[Start of Attachment]

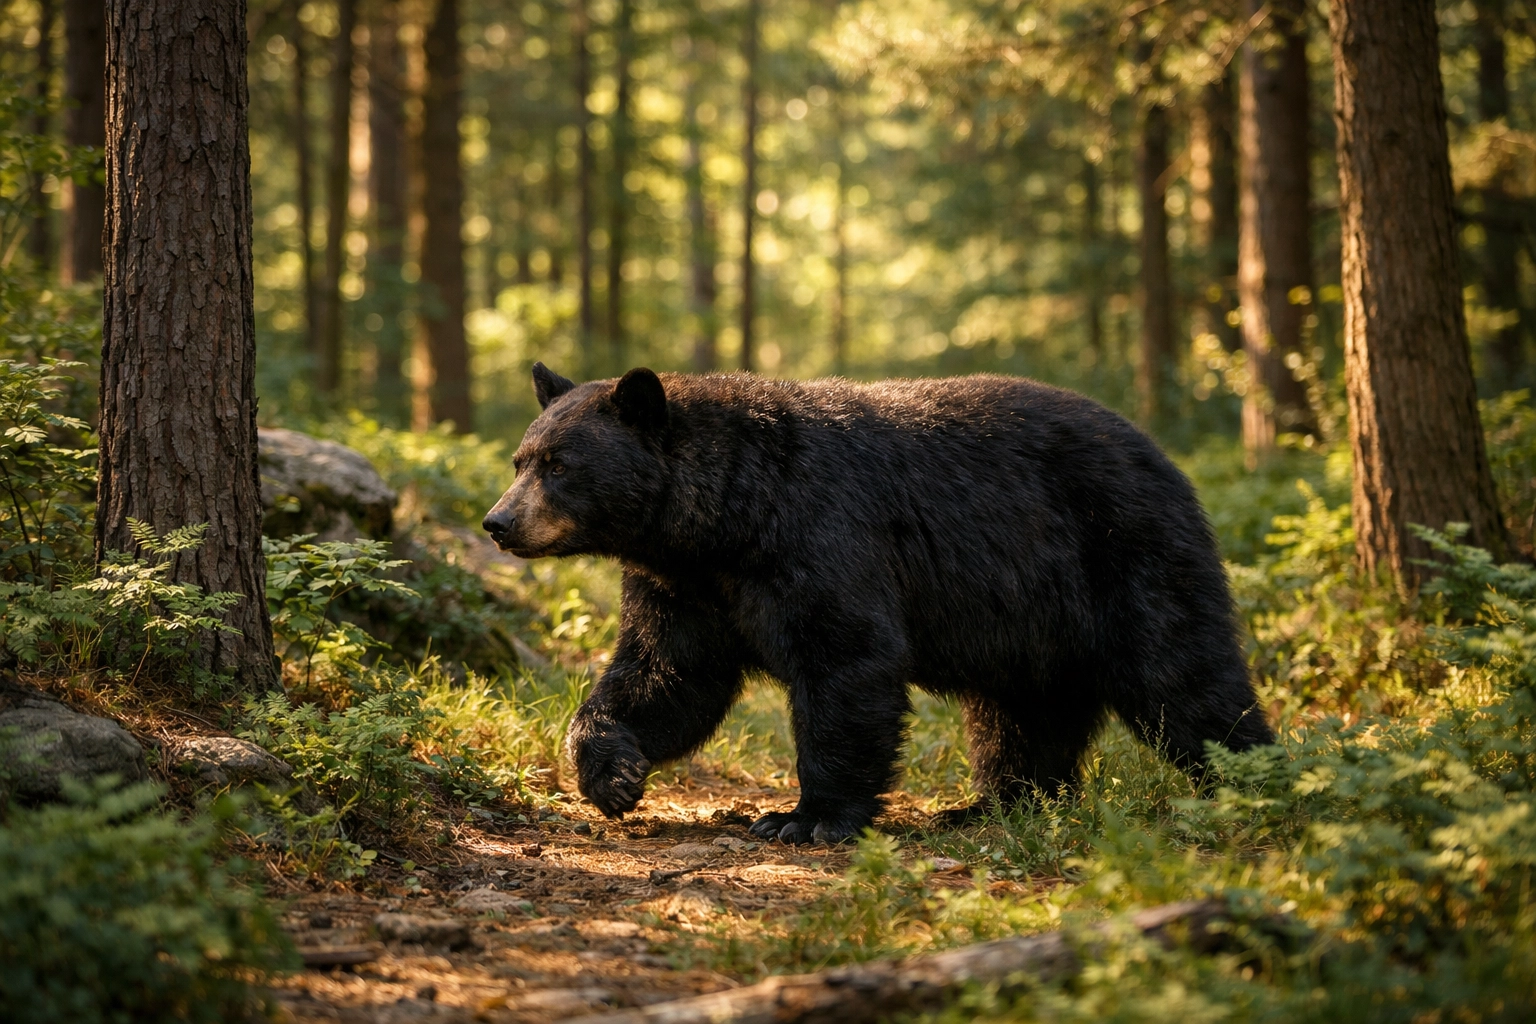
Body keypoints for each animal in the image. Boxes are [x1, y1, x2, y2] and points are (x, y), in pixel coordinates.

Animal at [482, 363, 1274, 845]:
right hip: (1035, 620)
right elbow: (666, 674)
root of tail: (1166, 459)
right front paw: (612, 773)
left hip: (1126, 554)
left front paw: (805, 818)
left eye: (560, 464)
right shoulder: (686, 586)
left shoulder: (821, 535)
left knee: (1184, 678)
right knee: (1023, 714)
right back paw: (992, 803)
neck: (726, 522)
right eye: (520, 459)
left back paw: (1255, 780)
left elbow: (846, 660)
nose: (498, 522)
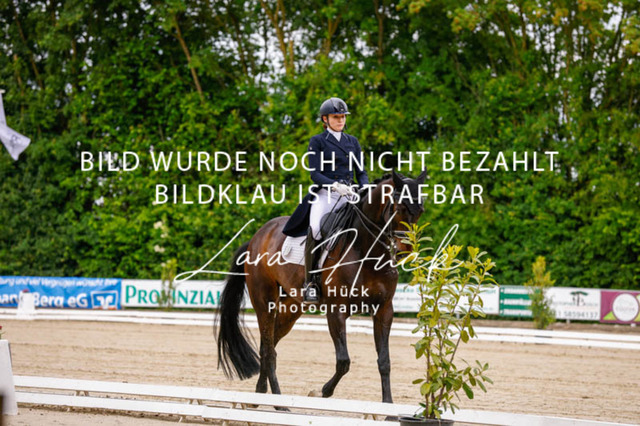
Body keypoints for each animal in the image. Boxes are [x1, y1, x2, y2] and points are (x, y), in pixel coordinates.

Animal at [216, 170, 427, 403]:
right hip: (265, 303)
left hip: (291, 307)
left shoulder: (384, 309)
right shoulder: (336, 310)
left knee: (269, 345)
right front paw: (321, 391)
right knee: (268, 349)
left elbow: (384, 361)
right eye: (398, 208)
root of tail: (257, 237)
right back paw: (277, 400)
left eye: (421, 211)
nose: (404, 252)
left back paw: (260, 394)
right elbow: (343, 362)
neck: (366, 251)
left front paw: (388, 406)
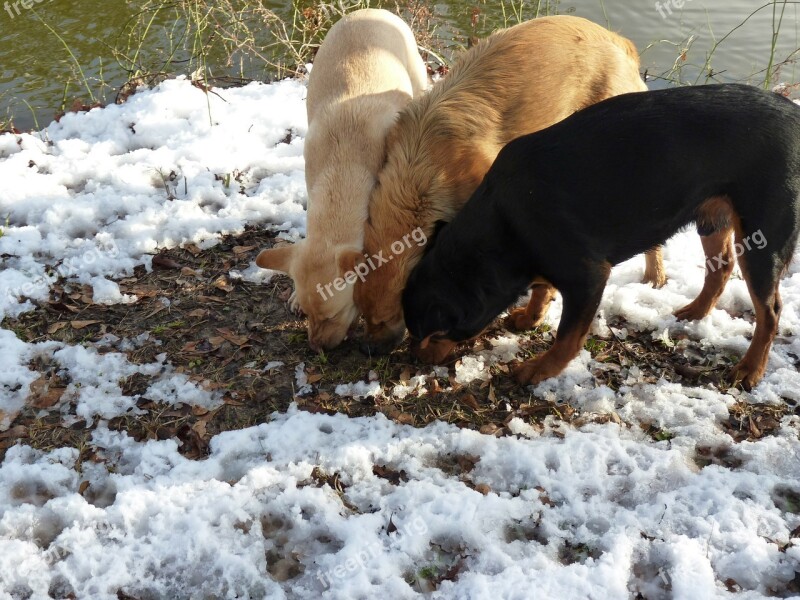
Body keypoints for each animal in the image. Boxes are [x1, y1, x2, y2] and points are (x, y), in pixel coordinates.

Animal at [256, 9, 432, 352]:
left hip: (418, 78)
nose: (316, 347)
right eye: (308, 314)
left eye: (332, 315)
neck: (342, 169)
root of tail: (371, 11)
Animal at [354, 16, 664, 354]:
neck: (422, 171)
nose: (367, 349)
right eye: (363, 316)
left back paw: (655, 278)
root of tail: (620, 42)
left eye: (387, 317)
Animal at [404, 85, 800, 394]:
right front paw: (530, 317)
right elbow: (541, 289)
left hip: (764, 239)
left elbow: (567, 337)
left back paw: (750, 369)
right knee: (721, 268)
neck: (504, 223)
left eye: (431, 333)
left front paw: (538, 370)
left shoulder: (588, 276)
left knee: (770, 313)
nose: (414, 358)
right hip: (712, 219)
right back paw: (696, 312)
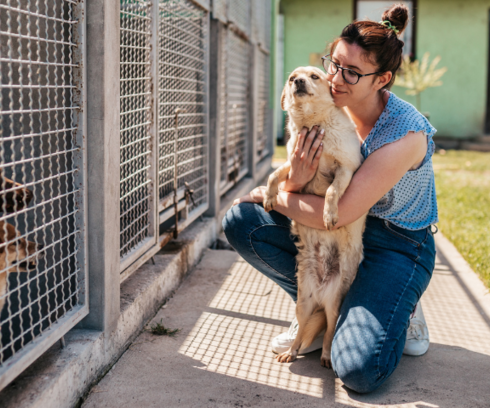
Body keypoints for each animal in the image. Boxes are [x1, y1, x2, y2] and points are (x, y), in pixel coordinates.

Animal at [266, 66, 366, 366]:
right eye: (291, 79)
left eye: (314, 76)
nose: (297, 81)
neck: (313, 123)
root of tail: (321, 292)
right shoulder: (294, 162)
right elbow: (275, 174)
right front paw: (269, 196)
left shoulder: (346, 169)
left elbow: (332, 191)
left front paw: (329, 215)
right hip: (303, 303)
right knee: (301, 331)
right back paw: (290, 352)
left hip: (334, 304)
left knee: (331, 330)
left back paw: (325, 356)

[End of Attachment]

Print all the lines above again exactly, without any pictures.

Response area.
Body keypoints for each animal in the image. Boxes are [x1, y1, x2, y2] and points are (x, y), in pixel coordinates.

Animal at [482, 363, 1274, 845]:
right hip: (1035, 620)
right elbow: (666, 674)
root of tail: (1166, 459)
right front paw: (612, 773)
left hip: (1126, 554)
left front paw: (805, 818)
left eye: (560, 464)
right shoulder: (686, 586)
left shoulder: (821, 535)
left knee: (1184, 678)
right knee: (1023, 714)
right back paw: (992, 803)
neck: (726, 522)
right eye: (520, 459)
left back paw: (1255, 780)
left elbow: (846, 660)
nose: (498, 522)
Body keypoints for each animal in the image. Boxes are [x1, y1, x2, y2] and points are (x, y), in pixel coordinates.

Animal at [216, 170, 427, 403]:
right hip: (265, 303)
left hip: (291, 307)
left shoulder: (384, 309)
right shoulder: (336, 310)
left knee: (269, 345)
right front paw: (321, 391)
right knee: (268, 349)
left elbow: (384, 361)
right eye: (398, 208)
root of tail: (257, 237)
right back paw: (277, 400)
left eye: (421, 211)
nose: (404, 252)
left back paw: (260, 394)
right elbow: (343, 362)
neck: (366, 251)
left front paw: (388, 406)
Body keypoints for each animal in the image. Boxes are [x1, y1, x2, y2] and points are (x, y), in pixel coordinates.

Animal at [256, 9, 432, 352]:
left hip: (418, 78)
nose: (316, 347)
right eye: (308, 314)
left eye: (332, 315)
neck: (342, 169)
root of tail: (371, 11)
Animal at [354, 16, 664, 354]:
neck: (422, 171)
nose: (367, 349)
right eye: (363, 316)
left back paw: (655, 278)
root of tail: (620, 42)
left eye: (387, 317)
Animal at [404, 85, 800, 394]:
right front paw: (530, 317)
right elbow: (541, 289)
left hip: (764, 239)
left elbow: (567, 337)
left back paw: (750, 369)
right knee: (721, 268)
neck: (504, 223)
left eye: (431, 333)
left front paw: (538, 370)
left shoulder: (588, 276)
left knee: (770, 313)
nose: (414, 358)
right hip: (712, 219)
right back paw: (696, 312)
Body keypoints for each animal in the image. Boxes are [x1, y1, x2, y2] and points are (x, y), in pixel coordinates.

Animal at [266, 66, 366, 366]:
right eye: (291, 79)
left eye: (314, 76)
nose: (297, 81)
neck: (313, 123)
root of tail: (321, 292)
right shoulder: (294, 162)
right elbow: (275, 174)
right front paw: (269, 196)
left shoulder: (346, 169)
left elbow: (332, 191)
left front paw: (329, 215)
right hip: (303, 303)
right knee: (301, 331)
right back paw: (290, 352)
left hip: (334, 304)
left knee: (331, 330)
left back paw: (325, 356)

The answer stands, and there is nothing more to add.